Frequently Asked Questions

Common clinical questions about ALCAINE vs ACTRON, answered by our medical review team.

1. What is the main difference between ALCAINE and ACTRON?

ALCAINE is a Local Anesthetic that works by Local anesthetic that stabilizes the neuronal membrane by inhibiting sodium ion influx, thereby blocking nerve impulse transmission.. ACTRON is a NSAID that works by Acetaminophen (paracetamol) is a non-opioid analgesic and antipyretic. Its mechanism is not fully understood but involves inhibition of cyclooxygenase (COX) enzymes in the central nervous system, reducing prostaglandin synthesis. It also modulates the endocannabinoid system and serotonergic pathways.. They differ in pharmacokinetic profiles, FDA-approved indications, and side effect profiles.
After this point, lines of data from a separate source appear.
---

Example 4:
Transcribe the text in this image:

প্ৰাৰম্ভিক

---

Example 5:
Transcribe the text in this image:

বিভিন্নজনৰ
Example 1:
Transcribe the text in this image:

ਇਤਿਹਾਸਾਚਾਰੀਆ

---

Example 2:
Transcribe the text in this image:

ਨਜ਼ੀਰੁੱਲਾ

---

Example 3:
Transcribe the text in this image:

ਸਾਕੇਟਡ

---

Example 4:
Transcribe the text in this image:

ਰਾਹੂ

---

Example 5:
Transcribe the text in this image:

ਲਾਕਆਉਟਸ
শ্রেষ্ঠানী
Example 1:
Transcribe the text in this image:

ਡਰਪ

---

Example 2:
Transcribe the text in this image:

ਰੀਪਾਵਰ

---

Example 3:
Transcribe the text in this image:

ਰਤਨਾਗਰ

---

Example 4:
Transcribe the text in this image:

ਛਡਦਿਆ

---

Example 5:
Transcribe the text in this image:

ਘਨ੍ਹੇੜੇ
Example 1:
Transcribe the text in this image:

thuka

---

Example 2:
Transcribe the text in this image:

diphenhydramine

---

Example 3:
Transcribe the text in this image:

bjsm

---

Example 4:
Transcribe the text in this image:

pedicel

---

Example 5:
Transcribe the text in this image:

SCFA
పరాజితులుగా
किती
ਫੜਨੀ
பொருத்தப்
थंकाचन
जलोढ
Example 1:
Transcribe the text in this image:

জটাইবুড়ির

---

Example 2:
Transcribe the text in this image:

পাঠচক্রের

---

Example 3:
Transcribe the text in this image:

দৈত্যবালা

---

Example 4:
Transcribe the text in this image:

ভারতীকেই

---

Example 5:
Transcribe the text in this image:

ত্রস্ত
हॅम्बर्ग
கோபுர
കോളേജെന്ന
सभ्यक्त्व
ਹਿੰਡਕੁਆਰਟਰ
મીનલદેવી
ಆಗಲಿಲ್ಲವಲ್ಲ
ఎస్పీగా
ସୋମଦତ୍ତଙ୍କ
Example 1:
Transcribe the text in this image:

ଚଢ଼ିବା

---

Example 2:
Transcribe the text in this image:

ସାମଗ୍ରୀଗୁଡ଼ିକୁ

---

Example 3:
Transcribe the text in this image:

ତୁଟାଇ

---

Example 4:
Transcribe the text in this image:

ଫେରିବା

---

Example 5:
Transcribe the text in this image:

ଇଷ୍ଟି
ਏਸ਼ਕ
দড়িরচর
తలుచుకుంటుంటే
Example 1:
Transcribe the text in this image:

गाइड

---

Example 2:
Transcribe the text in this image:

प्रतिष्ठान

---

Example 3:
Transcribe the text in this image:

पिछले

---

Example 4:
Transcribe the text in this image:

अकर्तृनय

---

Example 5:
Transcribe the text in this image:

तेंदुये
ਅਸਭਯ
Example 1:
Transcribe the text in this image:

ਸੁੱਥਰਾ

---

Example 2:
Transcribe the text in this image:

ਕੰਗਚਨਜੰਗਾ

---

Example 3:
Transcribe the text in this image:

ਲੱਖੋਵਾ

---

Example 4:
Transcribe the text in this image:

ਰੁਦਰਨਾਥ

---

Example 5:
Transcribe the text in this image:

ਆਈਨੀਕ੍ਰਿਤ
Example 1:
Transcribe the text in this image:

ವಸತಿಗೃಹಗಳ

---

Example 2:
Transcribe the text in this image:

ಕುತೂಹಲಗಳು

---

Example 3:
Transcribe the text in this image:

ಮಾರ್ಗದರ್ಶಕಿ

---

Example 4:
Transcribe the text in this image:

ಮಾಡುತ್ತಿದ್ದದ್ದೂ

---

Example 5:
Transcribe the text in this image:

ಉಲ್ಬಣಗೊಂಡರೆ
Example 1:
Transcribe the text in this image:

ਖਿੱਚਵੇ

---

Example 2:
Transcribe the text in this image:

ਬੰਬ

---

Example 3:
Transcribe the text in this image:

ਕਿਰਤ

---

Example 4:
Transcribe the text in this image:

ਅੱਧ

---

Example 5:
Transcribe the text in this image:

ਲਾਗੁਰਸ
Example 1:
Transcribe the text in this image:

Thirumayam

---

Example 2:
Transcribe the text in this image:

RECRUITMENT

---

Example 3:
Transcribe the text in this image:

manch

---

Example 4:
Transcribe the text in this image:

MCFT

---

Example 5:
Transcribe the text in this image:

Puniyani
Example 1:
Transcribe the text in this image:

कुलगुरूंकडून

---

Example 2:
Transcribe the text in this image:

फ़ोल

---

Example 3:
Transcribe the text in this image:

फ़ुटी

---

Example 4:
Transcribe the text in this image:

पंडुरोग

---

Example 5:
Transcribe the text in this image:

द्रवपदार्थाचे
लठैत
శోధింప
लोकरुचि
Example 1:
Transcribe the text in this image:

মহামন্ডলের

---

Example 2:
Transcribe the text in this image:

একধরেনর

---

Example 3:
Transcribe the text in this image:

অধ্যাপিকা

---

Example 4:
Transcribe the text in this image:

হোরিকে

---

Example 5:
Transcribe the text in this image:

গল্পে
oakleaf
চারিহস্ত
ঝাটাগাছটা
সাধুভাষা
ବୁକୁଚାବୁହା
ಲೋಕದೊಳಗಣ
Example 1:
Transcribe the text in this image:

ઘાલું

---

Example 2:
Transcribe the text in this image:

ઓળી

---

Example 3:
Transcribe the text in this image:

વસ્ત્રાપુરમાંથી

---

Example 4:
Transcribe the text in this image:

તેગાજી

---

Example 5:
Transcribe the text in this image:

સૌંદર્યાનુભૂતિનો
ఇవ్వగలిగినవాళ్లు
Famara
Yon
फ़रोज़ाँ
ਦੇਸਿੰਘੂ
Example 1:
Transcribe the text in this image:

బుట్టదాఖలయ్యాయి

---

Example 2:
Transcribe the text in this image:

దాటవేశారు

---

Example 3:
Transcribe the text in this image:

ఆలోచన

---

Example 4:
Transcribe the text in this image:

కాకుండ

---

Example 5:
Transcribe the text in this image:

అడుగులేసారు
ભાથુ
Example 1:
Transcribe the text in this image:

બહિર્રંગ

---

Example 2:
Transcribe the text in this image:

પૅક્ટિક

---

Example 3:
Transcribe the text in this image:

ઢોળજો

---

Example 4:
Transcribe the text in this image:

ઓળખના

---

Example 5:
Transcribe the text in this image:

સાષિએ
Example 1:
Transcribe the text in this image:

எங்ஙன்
2. Which is stronger: ALCAINE or ACTRON?

Potency comparisons between ALCAINE and ACTRON depend on the specific clinical indication. These are agents from distinct pharmacological classes and are not directly interchangeable by dose. A physician or clinical pharmacist should guide any therapeutic switching decisions.

3. What is the standard dosing for ALCAINE vs ACTRON?
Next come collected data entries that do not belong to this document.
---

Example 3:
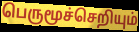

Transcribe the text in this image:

பெருமூச்செறியும்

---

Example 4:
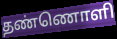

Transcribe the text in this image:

தண்ணொளி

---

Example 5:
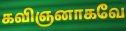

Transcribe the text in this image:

கவிஞனாகவே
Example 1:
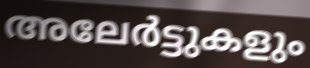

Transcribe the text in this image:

അലേർട്ടുകളും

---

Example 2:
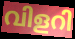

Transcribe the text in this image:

വിളറി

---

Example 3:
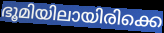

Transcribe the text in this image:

ഭൂമിയിലായിരിക്കെ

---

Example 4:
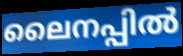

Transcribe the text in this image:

ലൈനപ്പിൽ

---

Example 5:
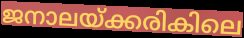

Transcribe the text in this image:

ജനാലയ്ക്കരികിലെ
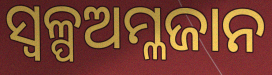
ସ୍ୱଳ୍ପଅମ୍ଳଜାନ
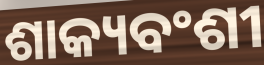
ଶାକ୍ୟବଂଶୀ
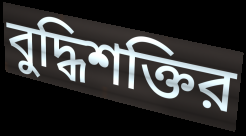
বুদ্ধিশক্তির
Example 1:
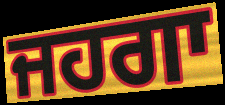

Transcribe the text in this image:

ਜਹਗਾ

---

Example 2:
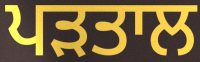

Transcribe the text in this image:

ਪੜਤਾਲ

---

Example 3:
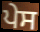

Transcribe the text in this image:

ਪੇਸ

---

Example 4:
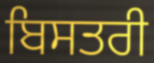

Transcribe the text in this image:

ਬਿਸਤਰੀ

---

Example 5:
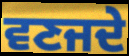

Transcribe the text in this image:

ਵਣਜਦੇ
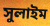
সুলাইম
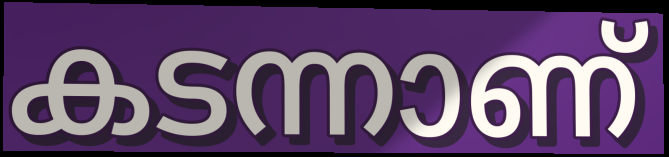
കടന്നാണ്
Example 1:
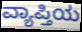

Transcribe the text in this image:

ವ್ಯಾಪ್ತಿಯ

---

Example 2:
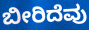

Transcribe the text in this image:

ಬೀರಿದೆವು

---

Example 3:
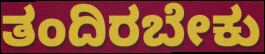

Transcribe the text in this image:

ತಂದಿರಬೇಕು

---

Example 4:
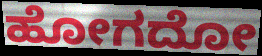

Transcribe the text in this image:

ಹೋಗದೋ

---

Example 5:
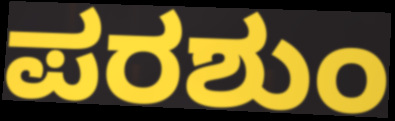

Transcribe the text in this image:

ಪರಶುಂ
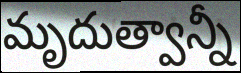
మృదుత్వాన్నీ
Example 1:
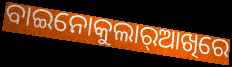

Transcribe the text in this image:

ବାଇନୋକୁଲାର୍‌ଆଖିରେ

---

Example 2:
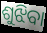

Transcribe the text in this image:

ଶୁଝିବା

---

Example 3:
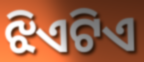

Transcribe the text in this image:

ଝିଏଟିଏ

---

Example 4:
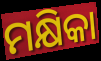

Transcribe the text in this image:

ମକ୍ଷିକା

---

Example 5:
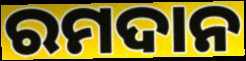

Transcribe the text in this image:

ରମଦାନ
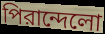
পিরান্দেলো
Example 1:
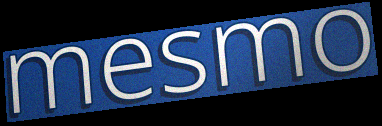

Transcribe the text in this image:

mesmo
The standard adult dose of ALCAINE is: 1 to 2 drops of 0.5% solution topically to the eye, repeated as needed for anesthesia.. The standard adult dose of ACTRON is: Oral: 400 mg every 4-6 hours as needed for pain; maximum 1200 mg/day.. Dosing should always be individualized based on indication, renal and hepatic function, age, and other patient factors.
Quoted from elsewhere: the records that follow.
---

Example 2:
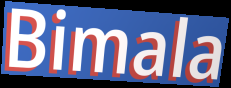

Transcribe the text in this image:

Bimala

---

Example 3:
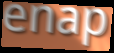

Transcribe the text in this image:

enap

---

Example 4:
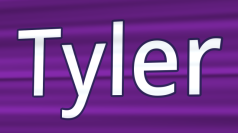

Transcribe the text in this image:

Tyler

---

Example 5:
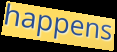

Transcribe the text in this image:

happens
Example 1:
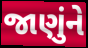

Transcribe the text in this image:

જાણુંને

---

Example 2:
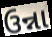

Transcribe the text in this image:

ઉન્ના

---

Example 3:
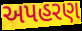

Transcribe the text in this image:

અપહરણ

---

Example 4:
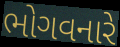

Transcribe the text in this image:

ભોગવનારે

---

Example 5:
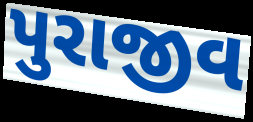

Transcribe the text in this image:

પુરાજીવ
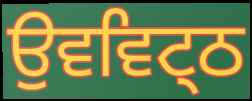
ਉਵਵਿਟ੍ਠ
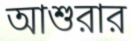
আশুরার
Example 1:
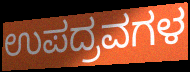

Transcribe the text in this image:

ಉಪದ್ರವಗಳ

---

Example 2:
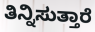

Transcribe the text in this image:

ತಿನ್ನಿಸುತ್ತಾರೆ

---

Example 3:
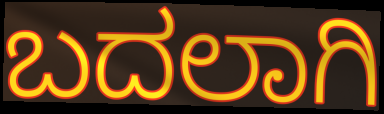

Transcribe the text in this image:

ಬದಲಾಗಿ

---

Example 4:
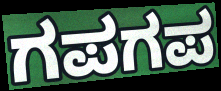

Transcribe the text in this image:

ಗಪಗಪ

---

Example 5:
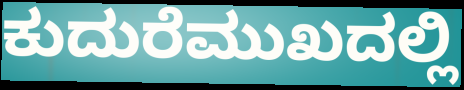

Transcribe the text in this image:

ಕುದುರೆಮುಖದಲ್ಲಿ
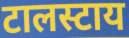
टालस्टाय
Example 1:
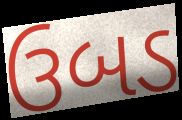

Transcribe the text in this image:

ઉબડ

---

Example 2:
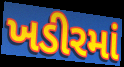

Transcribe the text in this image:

ખડીરમાં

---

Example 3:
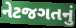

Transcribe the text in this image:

નેટજગતનું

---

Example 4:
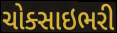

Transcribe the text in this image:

ચોક્સાઇભરી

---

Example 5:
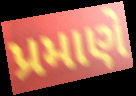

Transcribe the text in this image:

પ્રમાણે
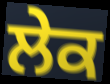
ਲੇਕ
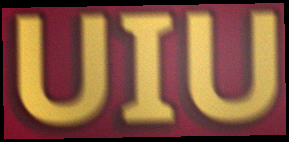
UIU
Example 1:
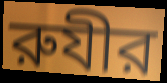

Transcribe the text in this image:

রুযীর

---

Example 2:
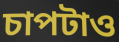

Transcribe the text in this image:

চাপটাও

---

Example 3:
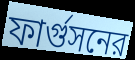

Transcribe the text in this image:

ফার্গুসনের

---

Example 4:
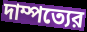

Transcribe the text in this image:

দাম্পত্যের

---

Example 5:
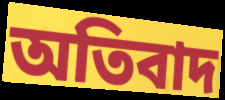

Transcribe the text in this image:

অতিবাদ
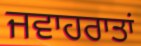
ਜਵਾਹਰਾਤਾਂ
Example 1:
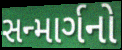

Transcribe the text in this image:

સન્માર્ગનો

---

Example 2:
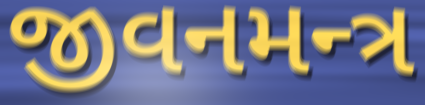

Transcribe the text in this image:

જીવનમન્ત્ર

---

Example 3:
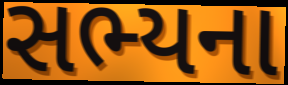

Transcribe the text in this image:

સભ્યના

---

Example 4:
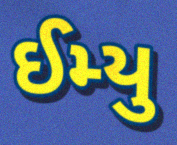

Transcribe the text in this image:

ઈમ્યુ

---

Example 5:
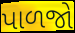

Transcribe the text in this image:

પાળજો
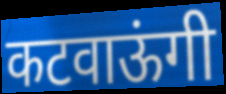
कटवाऊंगी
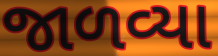
જાળવ્યા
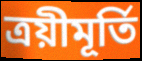
ত্ৰয়ীমূৰ্তি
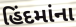
હિંદમાંના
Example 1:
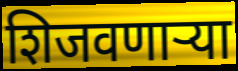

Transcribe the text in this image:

शिजवणाऱ्या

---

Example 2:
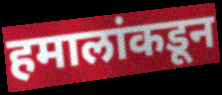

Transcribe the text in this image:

हमालांकडून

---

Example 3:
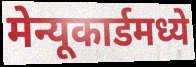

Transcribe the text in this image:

मेन्यूकार्डमध्ये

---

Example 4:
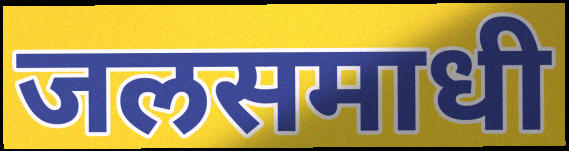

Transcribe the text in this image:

जलसमाधी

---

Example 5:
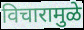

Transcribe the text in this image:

विचारामुळे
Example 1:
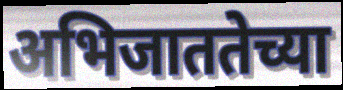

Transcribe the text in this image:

अभिजाततेच्या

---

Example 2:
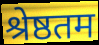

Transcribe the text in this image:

श्रेष्ठतम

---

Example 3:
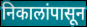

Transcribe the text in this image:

निकालांपासून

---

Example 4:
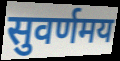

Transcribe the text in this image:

सुवर्णमय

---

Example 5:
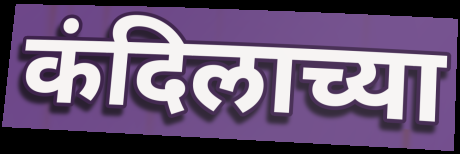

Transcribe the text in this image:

कंदिलाच्या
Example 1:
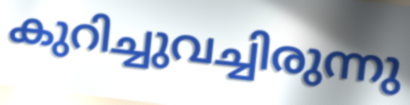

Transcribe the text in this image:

കുറിച്ചുവച്ചിരുന്നു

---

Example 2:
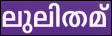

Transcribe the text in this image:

ലുലിതമ്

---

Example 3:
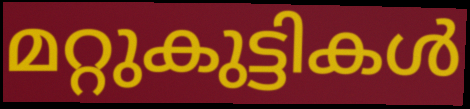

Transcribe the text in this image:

മറ്റുകുട്ടികൾ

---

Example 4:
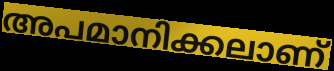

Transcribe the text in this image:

അപമാനിക്കലാണ്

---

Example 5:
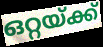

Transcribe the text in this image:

ഒറ്റയ്ക്ക്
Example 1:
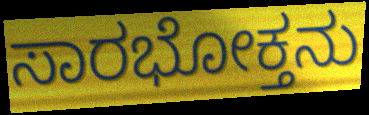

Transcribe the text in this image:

ಸಾರಭೋಕ್ತನು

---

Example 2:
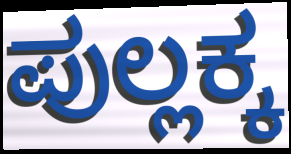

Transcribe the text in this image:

ಪುಲ್ಲಕ್ಕ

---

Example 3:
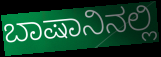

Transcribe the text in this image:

ಬಾಷಾನಿನಲ್ಲಿ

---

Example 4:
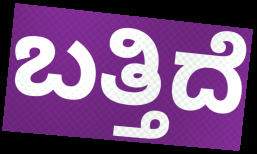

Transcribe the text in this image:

ಬತ್ತಿದೆ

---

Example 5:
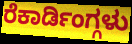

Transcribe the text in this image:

ರೆಕಾರ್ಡಿಂಗ್ಗಳು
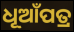
ଧୂଆଁପତ୍ର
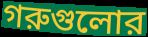
গরুগুলোর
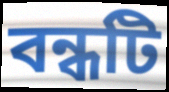
বন্ধটি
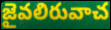
జైవలిరువాచ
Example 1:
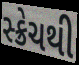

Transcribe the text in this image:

સ્ક્રેચથી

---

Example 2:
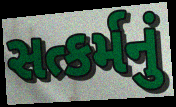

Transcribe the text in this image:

સત્કર્મનું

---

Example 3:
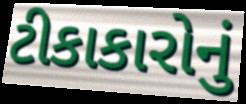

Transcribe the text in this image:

ટીકાકારોનું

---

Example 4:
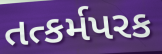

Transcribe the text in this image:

તત્કર્મપરક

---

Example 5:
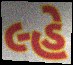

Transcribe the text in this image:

લ્હે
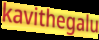
kavithegalu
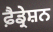
ਫ਼ੈਡ੍ਰੇਸ਼ਨ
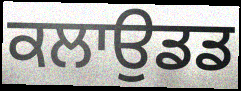
ਕਲਾਉਡਡ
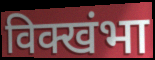
विक्खंभा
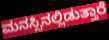
ಮನಸ್ಸಿನಲ್ಲಿಡುತ್ತಾರೆ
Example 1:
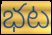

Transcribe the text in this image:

భట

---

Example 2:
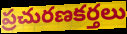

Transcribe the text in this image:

ప్రచురణకర్తలు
4. Can you take ALCAINE and ACTRON together?

No direct drug-drug interaction has been formally documented between ALCAINE and ACTRON in current clinical databases. However, individual patient risk factors including other medications, organ function, and comorbidities should always be evaluated by a qualified healthcare provider.

5. Are ALCAINE and ACTRON safe during pregnancy?

The maternal-fetal safety profiles differ. ALCAINE is classified as Category C. Proparacaine (ALCAINE) is an ophthalmic local anesthetic. Systemic absorption is negligible after topical ocular administration. No adequate well-controlled studies in pregnant wom. ACTRON is classified as Category C. First trimester: Based on animal studies and limited human data, possible increased risk of cardiovascular and neural tube defects. Second/third trimester: Risk of premature closur. Always consult a maternal-fetal medicine specialist before taking either drug during pregnancy or lactation.